WORK TO BE COMPLETED: In the passage on typing, which language lets you add ints and doubles without an explicit cast?

PASSAGE GIVEN:
☆ ☆ ☆ ☆ ☆

Those two attributes are mostly orthogonal.

1 comments

There's no such thing as "strongly" or "weakly" typed languages. Those terms have no definition and are meaningless. Yes Wikipedia will tell you that C and JS are weakly typed, but what attribute is it that C and JS's type systems share? They share absolutely nothing in common.

Dynamic typing refers to checking of types at runtime. JS does not do this consistently or effectively. Python does.

The typeof operator cannot be the basis of a type system since you can count all the answers it gives on your fingers. JS needs a bunch of extra functions like Array.isArray() to determine if something is an array or not. The language itself has no clue, everything that isn't a primitive is just an "object" as far as JS is concerned.

"Strongly" and "weakly" typed is not a binary attribute of a language and there's a gradient so languages can be more or less strongly or weakly typed but I think those are still useful qualifiers. C lets you add ints and doubles without explicit cast, Rust doesn't. Rust is more strongly typed than C. It's not meaningless to say that. A metric being partially relative or interpretative doesn't make it useless.

For the rest I don't understand how anybody can seriously make the argument that JS has no types. Shell scripts have no types because almost everything is a character string and that's it. JS type system is very limited but it does exist and I don't see how it can be used to justify {} + [] = 0, which is where we started (especially given that {} and [] are objects in JS, but 0 is a "number", so different core types). Adding two objects and getting a number is not a limitation of the type system, it's a conscious decision by the designers (or at least the side effect of one).

☆ ☆ ☆ ☆ ☆

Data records
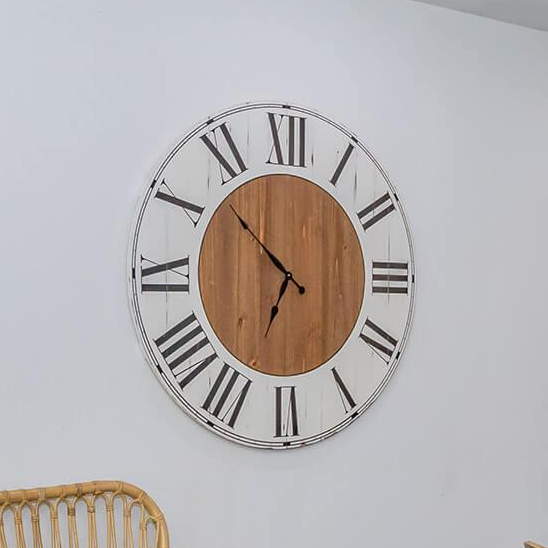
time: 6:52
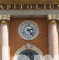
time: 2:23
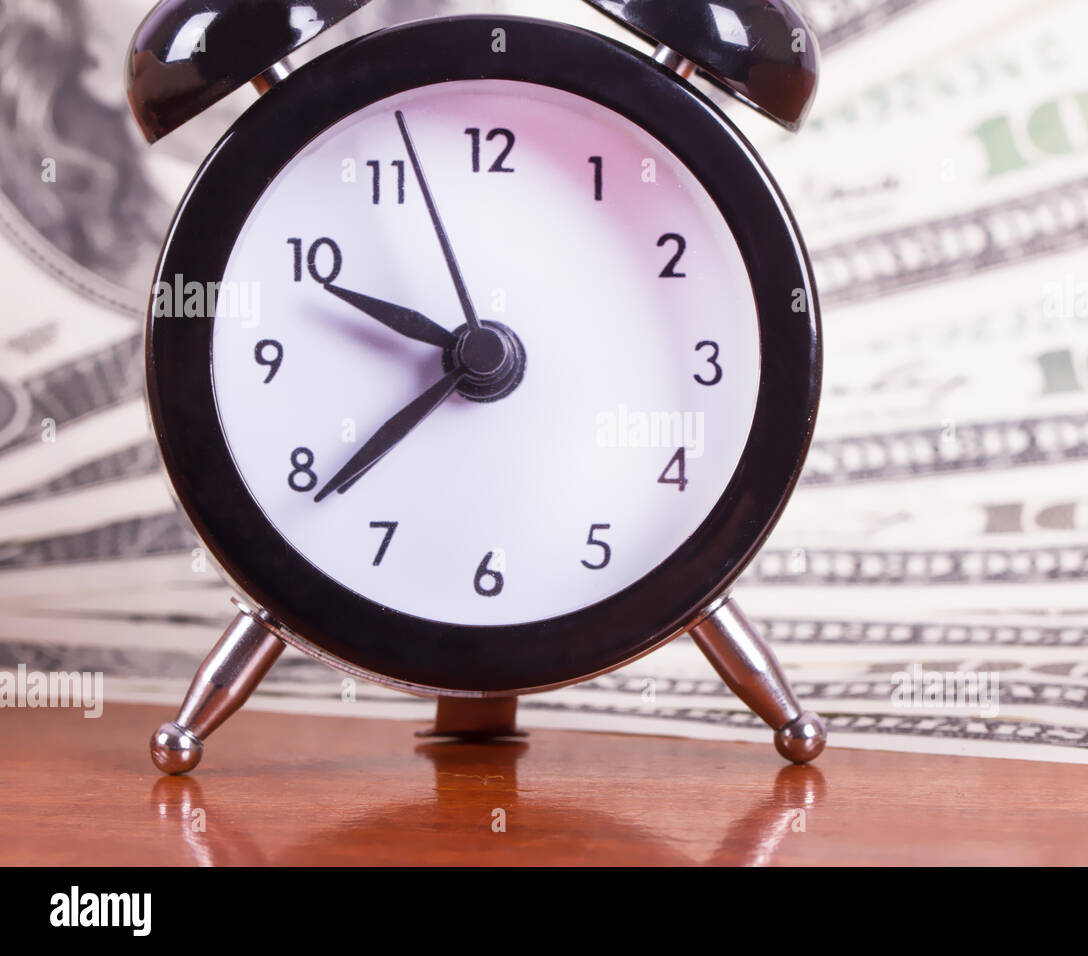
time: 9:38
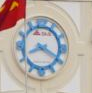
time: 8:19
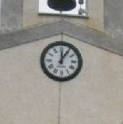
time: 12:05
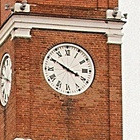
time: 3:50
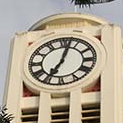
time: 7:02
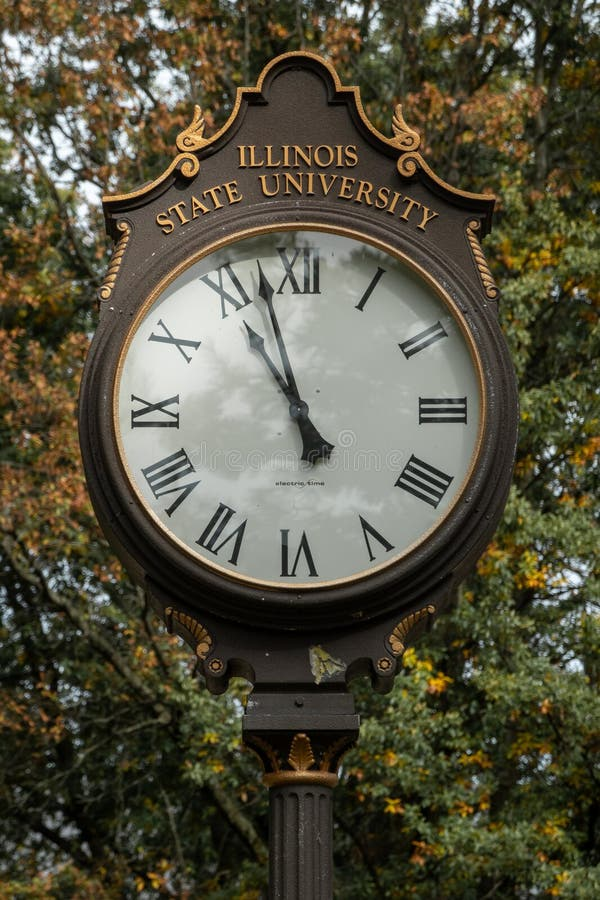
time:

☆ ☆ ☆ ☆ ☆

WRITTEN REPLY: C